In another comment you’ve said:

> With a proper implementation of PIR, the server still needs to scan through the entire encrypted dataset (this is unavoidable, otherwise its I/O patterns would leak information)

Is this technique therefore practical only when the server side dataset is relatively small (or full scans for every query are tolerable)?

(edit: sorry, misattributed the quote)

Wasn’t me, but it was accurate!

Indeed, except in some (exciting!) new theoretical constructions, server work is always linear in the database size.
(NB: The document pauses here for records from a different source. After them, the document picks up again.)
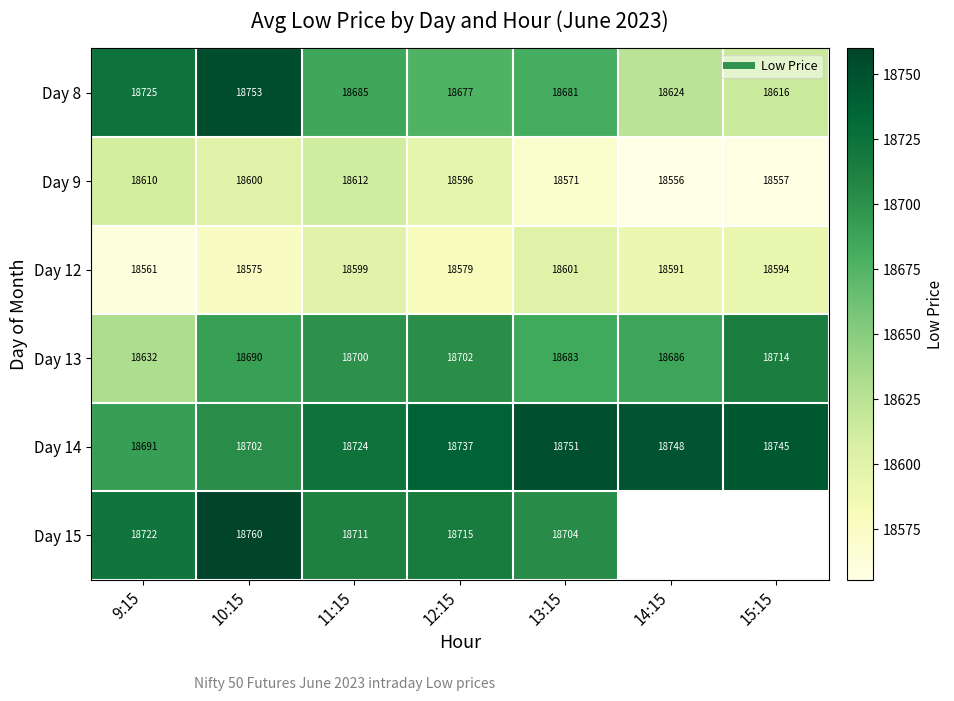

Between 15:15 and 11:15, which is larger?

11:15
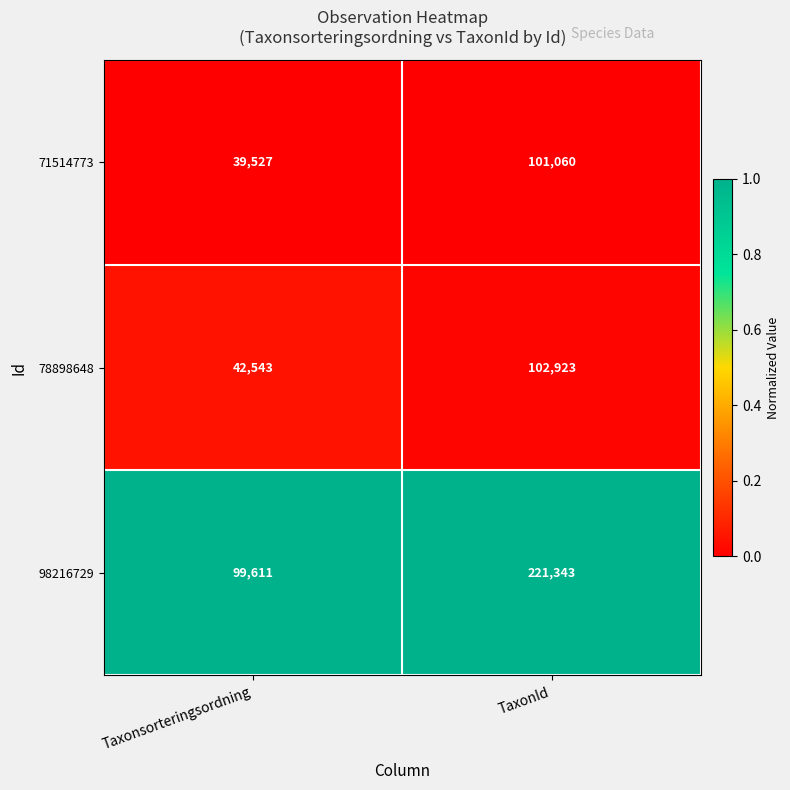

Which series has the widest spread of values?

98216729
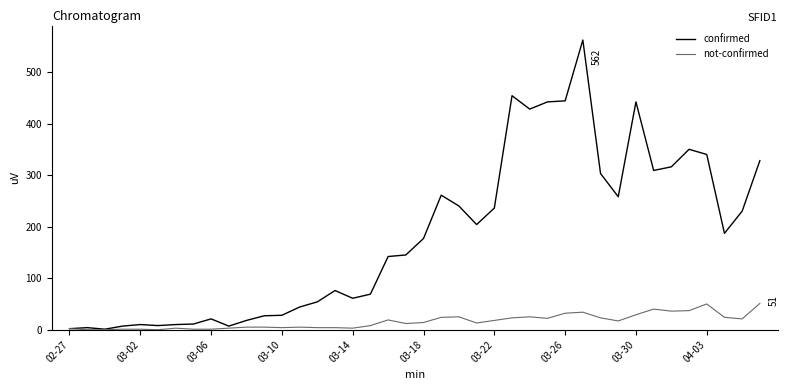

What is the difference between the second highest and minimum values in the confirmed series?

453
However, I’d emphasize that our work shows that the constabt factor on this linear operation is really high. We process at 300MB/s to 1.9GB/s on a single core, which is fast enough for relatively large databases. Remember that the computation is embarrassingly parallel, so you can always throw more compute at larger databases. To summarize, we think the speed is now fast enough that it really can be feasible to scan the whole database to answer a single query.

Clarification: that was my comment, not OP's. I'm not a cryptography expert, just an interested amateur. But my understanding is that O(n) query times are inevitable if you want information-theoretic security. Maybe it's possible to do better with a weaker security property.

And there are clever ways you can make a system like this "scale" even if the overall dataset size is limited. For instance, the authors cite another interesting paper [1] that uses a similar technique to build a fully-private voice chat system. The basic idea seems to be that you build a "database" consisting of the most recent snippet of audio from every ongoing conversation, and let each client privately query for the segment that's addressed to it. And every fraction of a second when new audio data arrives, you just throw away the old database and build a new one, so the amount of data doesn't depend on the length of the conversation.

Even if this doesn't scale to arbitrary numbers of users, it could still be used to run a "cell" of a few thousand people, in which it's not possible for an adversary to reconstruct communication patterns within the cell.

[1]: https://www.usenix.org/conference/osdi21/presentation/ahmad

Maybe the I/O pattern could be hideable using confidential computing, like with a Nitro Enclave.

  • Maybe, but if you have a secure enclave that can be trusted not to leak data, then you don't really need PIR. You can just have clients encrypt their queries with a key that can only be decrypted by the code running in the enclave.